Patients were randomly allocated into three groups (enoxaparin, heparin, rivaroxaban)
using a computer-generated block randomization sequence (block size=3). Allocation
concealment was ensured with sealed opaque envelopes prepared by an independent
researcher not involved in patient enrollment. This was a double-blind trial:
patients and outcome assessors were blinded to treatment allocation, while nurses
administering the anticoagulants were not involved in outcome evaluation.
*Enoxaparin group: received subcutaneous enoxaparin.
*Heparin group: received subcutaneous unfractionated heparin.
*Rivaroxaban group: received oral rivaroxaban.
All patients received perioperative care according to institutional protocols.
A structured clinical checklist was used to record demographic data, clinical
variables, and outcomes. Content validity of the checklist was confirmed by three
independent experts in gynecologic oncology. Reliability was assessed by inter-rater
agreement in 10 pilot cases (>90% agreement). Cronbach’s alpha was not applied,
as the checklist was not a multi-item psychometric scale.
Baseline variables: age, body mass index (BMI), employment status, cancer type, type
of surgery, history of venous thromboembolism (VTE).
Primary outcome: intraoperative transfusion requirement (≥1 unit of packed red blood
cells administered intraoperatively).
Secondary outcomes: dyspnea, chest pain, peripheral edema, lower limb pain, bleeding
(WHO criteria), infection, hematoma, recovery, and mortality, assessed during
hospitalization and at 1-week, 2-week, and 1-month follow-ups.

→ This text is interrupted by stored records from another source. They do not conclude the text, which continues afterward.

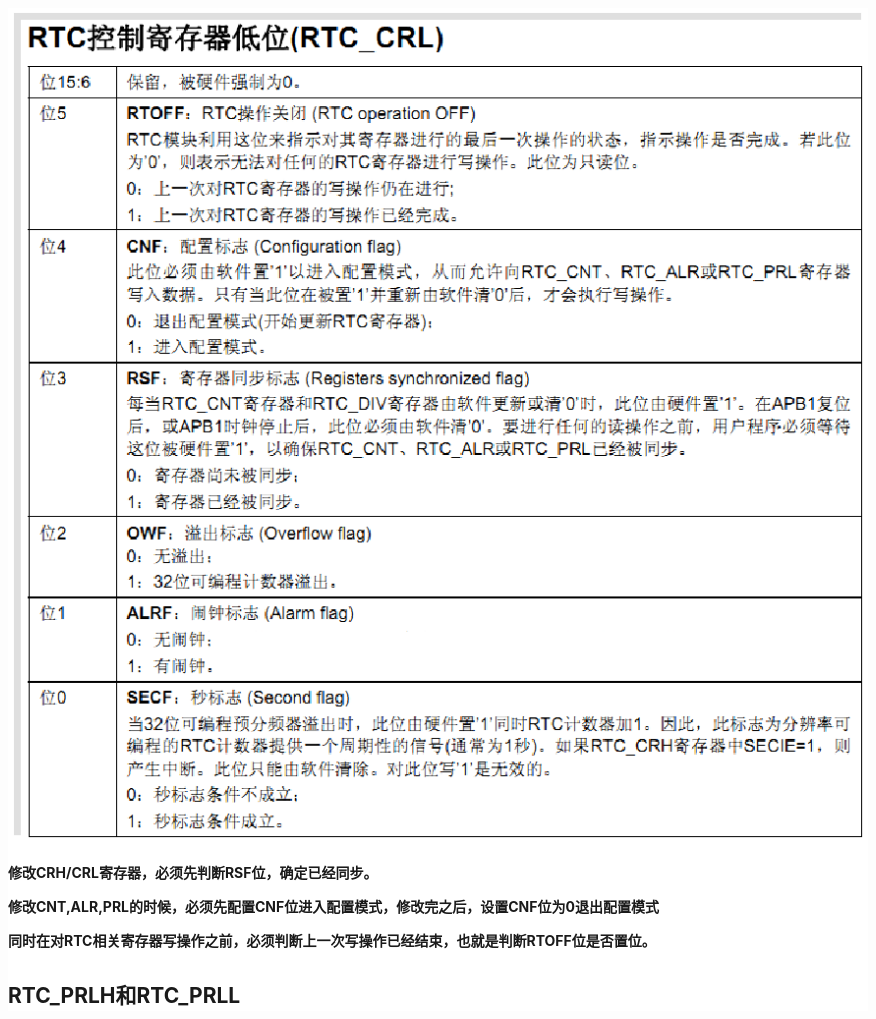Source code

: ![RTC_CRL](/images/单片机/stm32/RTC/RTC_CRL.png)

**修改CRH/CRL寄存器，必须先判断RSF位，确定已经同步。**

**修改CNT,ALR,PRL的时候，必须先配置CNF位进入配置模式，修改完之后，设置CNF位为0退出配置模式**

**同时在对RTC相关寄存器写操作之前，必须判断上一次写操作已经结束，也就是判断RTOFF位是否置位。**


## RTC_PRLH和RTC_PRLL ##
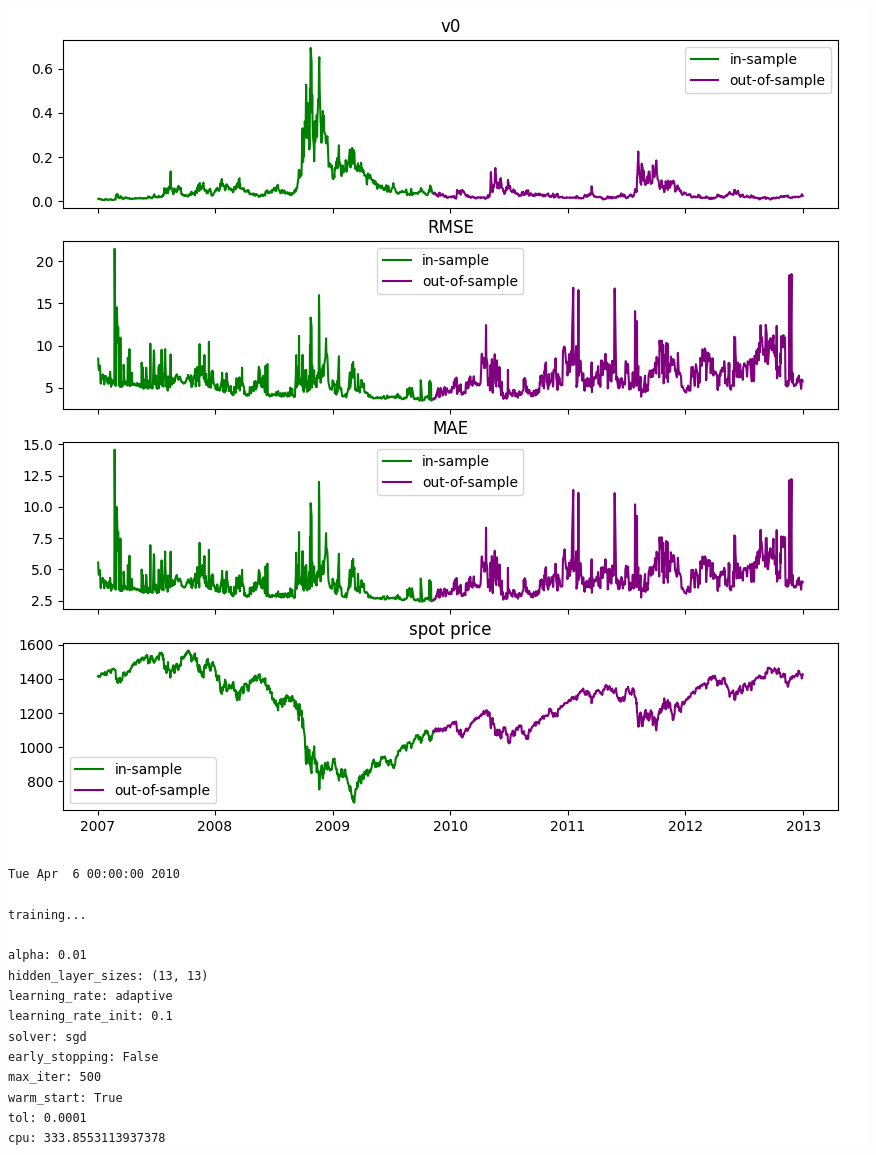 ![png](output_9_5.png)
    


    
    
    Tue Apr  6 00:00:00 2010
    
    training...
    
    alpha: 0.01
    hidden_layer_sizes: (13, 13)
    learning_rate: adaptive
    learning_rate_init: 0.1
    solver: sgd
    early_stopping: False
    max_iter: 500
    warm_start: True
    tol: 0.0001
    cpu: 333.8553113937378
    
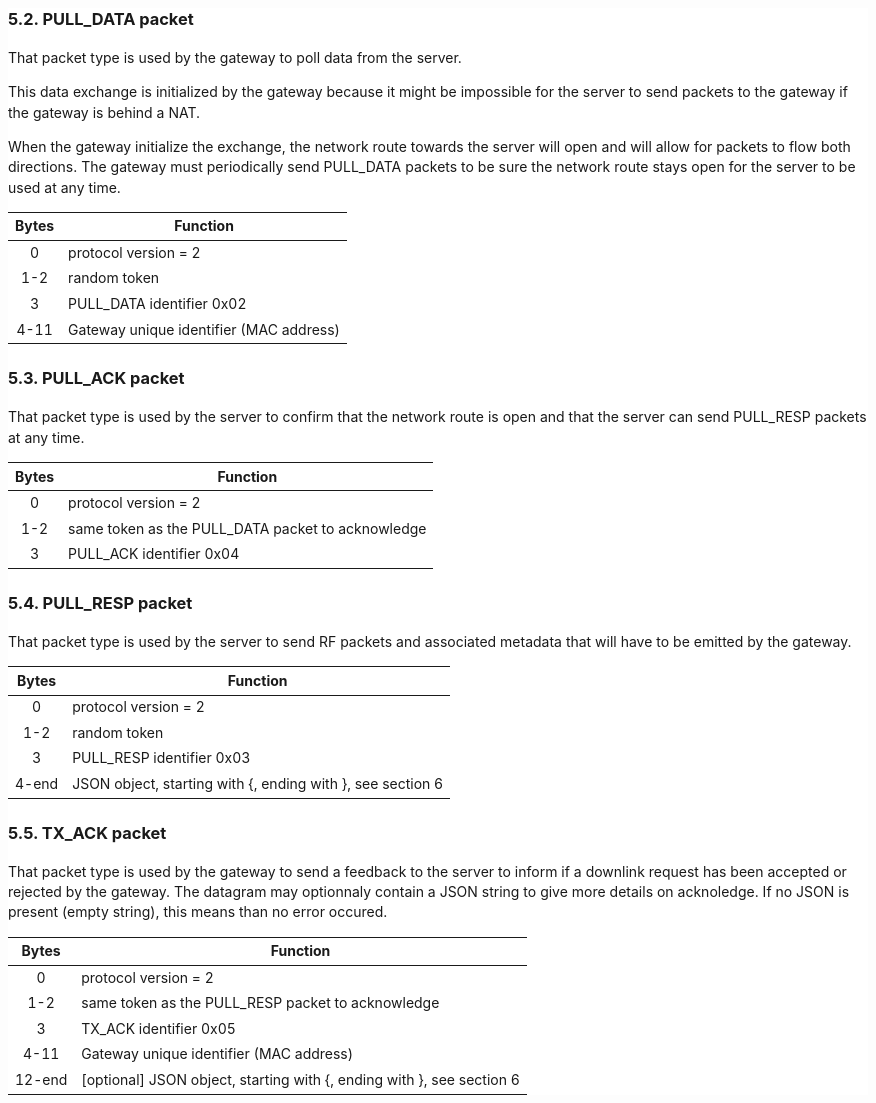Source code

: ### 5.2. PULL_DATA packet ###

That packet type is used by the gateway to poll data from the server.

This data exchange is initialized by the gateway because it might be
impossible for the server to send packets to the gateway if the gateway is
behind a NAT.

When the gateway initialize the exchange, the network route towards the
server will open and will allow for packets to flow both directions.
The gateway must periodically send PULL_DATA packets to be sure the network
route stays open for the server to be used at any time.

 Bytes  | Function
:------:|---------------------------------------------------------------------
 0      | protocol version = 2
 1-2    | random token
 3      | PULL_DATA identifier 0x02
 4-11   | Gateway unique identifier (MAC address)

### 5.3. PULL_ACK packet ###

That packet type is used by the server to confirm that the network route is
open and that the server can send PULL_RESP packets at any time.

 Bytes  | Function
:------:|---------------------------------------------------------------------
 0      | protocol version = 2
 1-2    | same token as the PULL_DATA packet to acknowledge
 3      | PULL_ACK identifier 0x04

### 5.4. PULL_RESP packet ###

That packet type is used by the server to send RF packets and associated
metadata that will have to be emitted by the gateway.

 Bytes  | Function
:------:|---------------------------------------------------------------------
 0      | protocol version = 2
 1-2    | random token
 3      | PULL_RESP identifier 0x03
 4-end  | JSON object, starting with {, ending with }, see section 6

### 5.5. TX_ACK packet ###

That packet type is used by the gateway to send a feedback to the server
to inform if a downlink request has been accepted or rejected by the gateway.
The datagram may optionnaly contain a JSON string to give more details on
acknoledge. If no JSON is present (empty string), this means than no error
occured.

 Bytes  | Function
:------:|---------------------------------------------------------------------
 0      | protocol version = 2
 1-2    | same token as the PULL_RESP packet to acknowledge
 3      | TX_ACK identifier 0x05
 4-11   | Gateway unique identifier (MAC address)
 12-end | [optional] JSON object, starting with {, ending with }, see section 6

Data were analyzed using SPSS v.22 (IBM Corp., Armonk, NY, USA).
Normality of continuous variables was assessed with the Shapiro-Wilk test. Continuous
variables were presented as mean ± standard deviation (SD) and compared using
one-way ANOVA or Kruskal-Wallis test, as appropriate. Categorical variables were
expressed as frequencies and percentages and compared using chi-square or Fisher’s
exact test. Relative risks (RR) with 95% confidence intervals (CI) were calculated
for key outcomes. A two-sided P<0.05 was considered statistically significant.